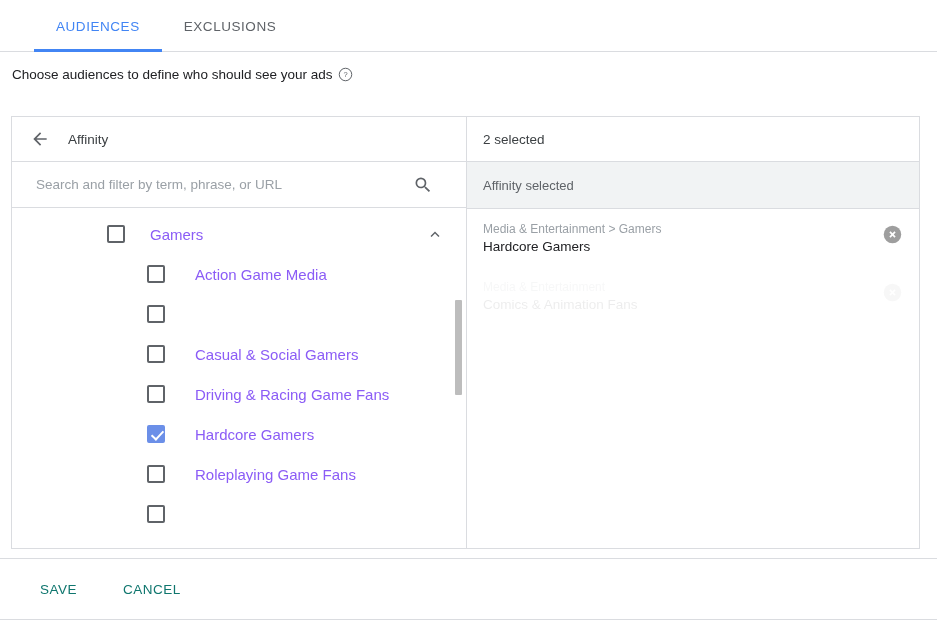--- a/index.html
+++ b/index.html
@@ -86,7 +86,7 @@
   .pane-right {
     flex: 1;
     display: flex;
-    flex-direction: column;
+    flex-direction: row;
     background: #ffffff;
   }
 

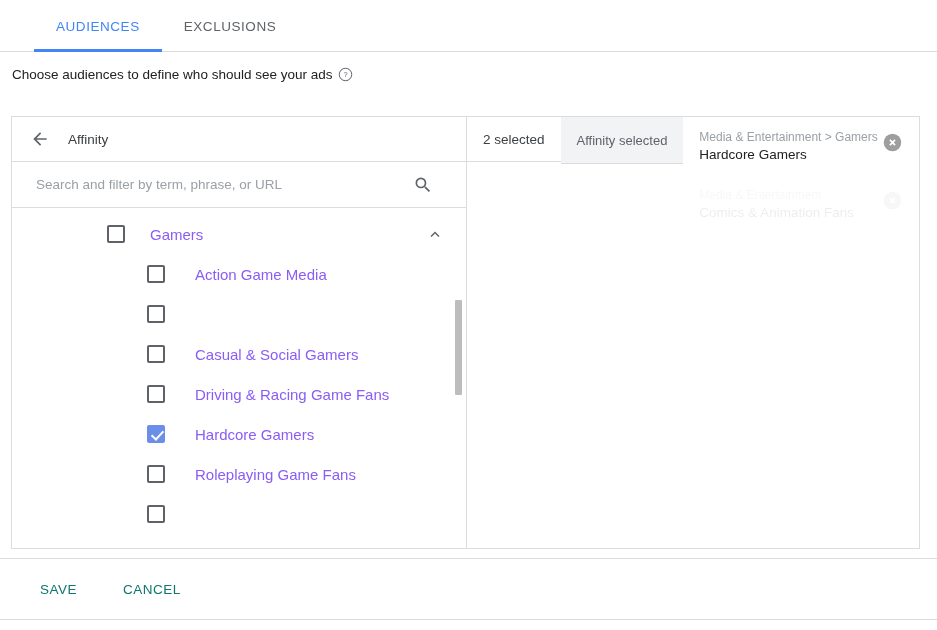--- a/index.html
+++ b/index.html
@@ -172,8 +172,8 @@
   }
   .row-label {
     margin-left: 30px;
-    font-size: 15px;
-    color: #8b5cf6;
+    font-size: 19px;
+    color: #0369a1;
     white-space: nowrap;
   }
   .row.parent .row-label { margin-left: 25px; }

---

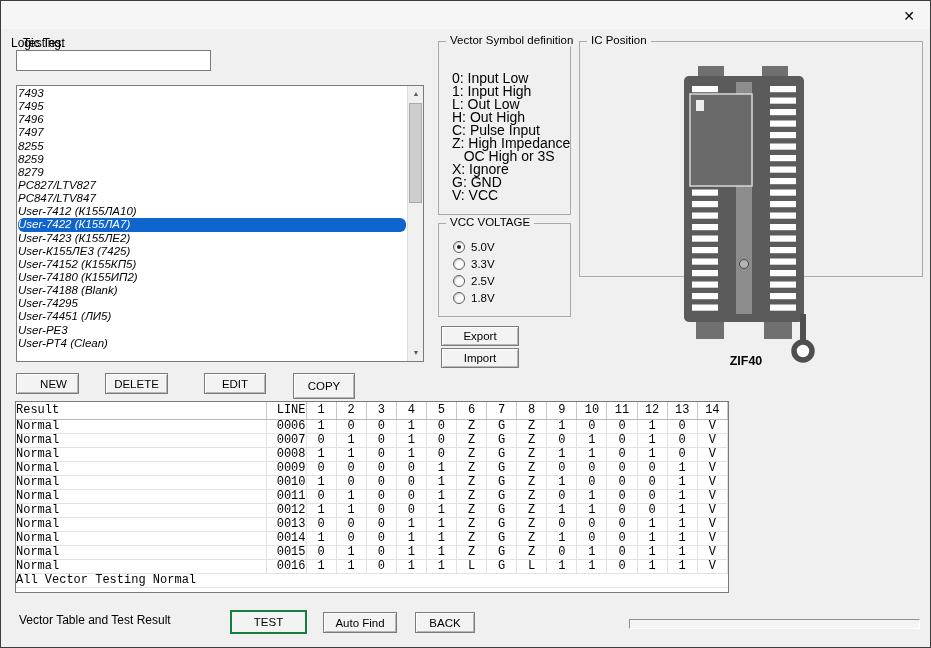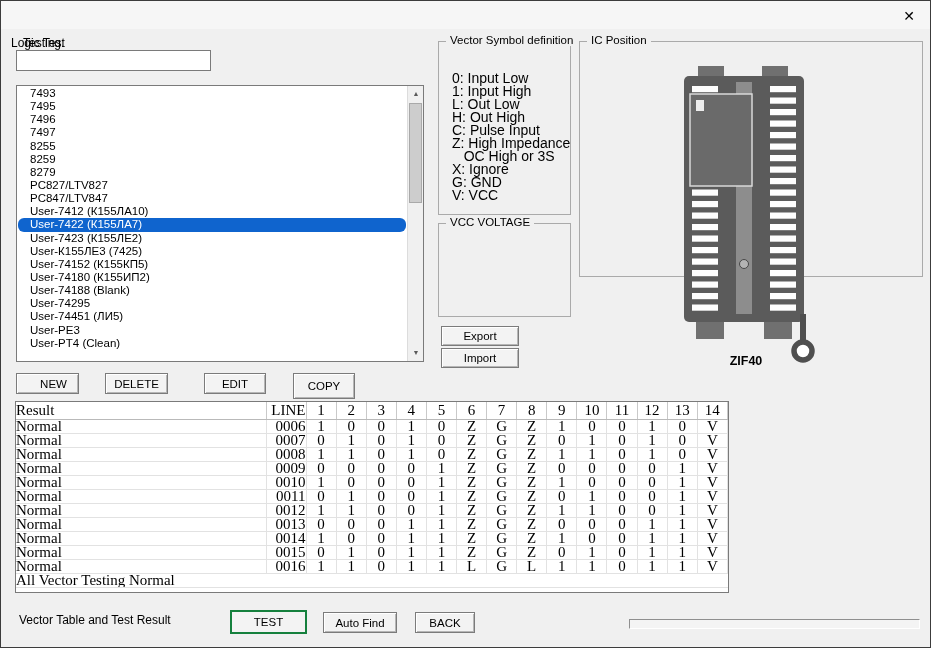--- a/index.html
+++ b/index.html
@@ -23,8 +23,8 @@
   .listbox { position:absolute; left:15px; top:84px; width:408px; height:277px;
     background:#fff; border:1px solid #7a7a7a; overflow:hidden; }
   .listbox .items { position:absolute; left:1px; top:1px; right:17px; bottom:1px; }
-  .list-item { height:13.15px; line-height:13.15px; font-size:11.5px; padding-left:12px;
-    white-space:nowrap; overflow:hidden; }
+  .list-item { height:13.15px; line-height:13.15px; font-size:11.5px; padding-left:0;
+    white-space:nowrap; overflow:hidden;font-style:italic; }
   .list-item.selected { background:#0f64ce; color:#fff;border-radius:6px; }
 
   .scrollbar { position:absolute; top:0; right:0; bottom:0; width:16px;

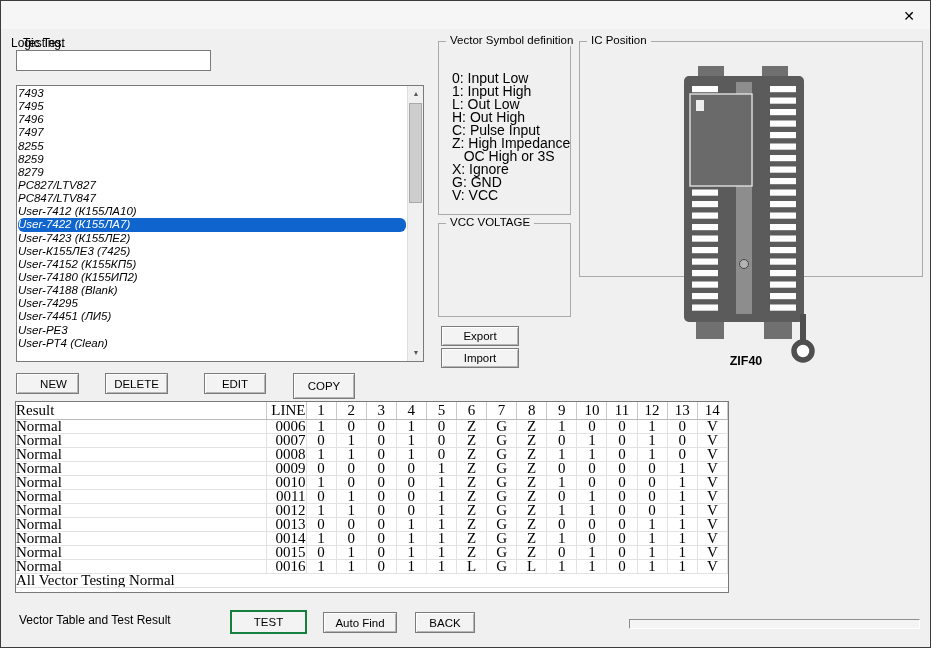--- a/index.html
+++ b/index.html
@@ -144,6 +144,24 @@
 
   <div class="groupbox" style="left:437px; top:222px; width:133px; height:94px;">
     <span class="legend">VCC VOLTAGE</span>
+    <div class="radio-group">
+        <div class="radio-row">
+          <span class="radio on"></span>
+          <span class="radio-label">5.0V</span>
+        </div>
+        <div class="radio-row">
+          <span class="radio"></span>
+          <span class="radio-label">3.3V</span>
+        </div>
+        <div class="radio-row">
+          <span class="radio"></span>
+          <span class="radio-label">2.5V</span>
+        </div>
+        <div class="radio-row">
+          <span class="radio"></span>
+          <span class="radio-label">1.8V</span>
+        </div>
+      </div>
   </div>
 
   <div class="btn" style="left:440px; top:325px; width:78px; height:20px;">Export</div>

* * *

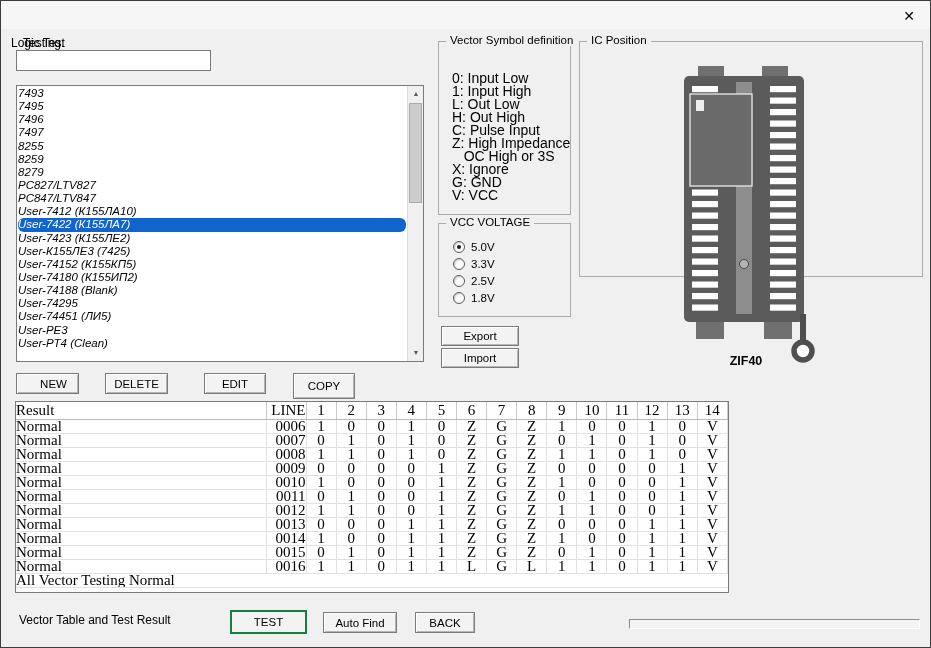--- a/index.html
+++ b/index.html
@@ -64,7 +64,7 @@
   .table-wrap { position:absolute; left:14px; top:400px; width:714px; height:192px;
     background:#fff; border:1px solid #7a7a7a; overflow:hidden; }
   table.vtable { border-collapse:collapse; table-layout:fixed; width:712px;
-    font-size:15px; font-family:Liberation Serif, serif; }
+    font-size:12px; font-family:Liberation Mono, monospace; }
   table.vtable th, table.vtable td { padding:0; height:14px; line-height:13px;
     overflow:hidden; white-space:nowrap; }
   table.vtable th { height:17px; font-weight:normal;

### Problem details
Give nothing except how many lines of the records include "size".

### Result
6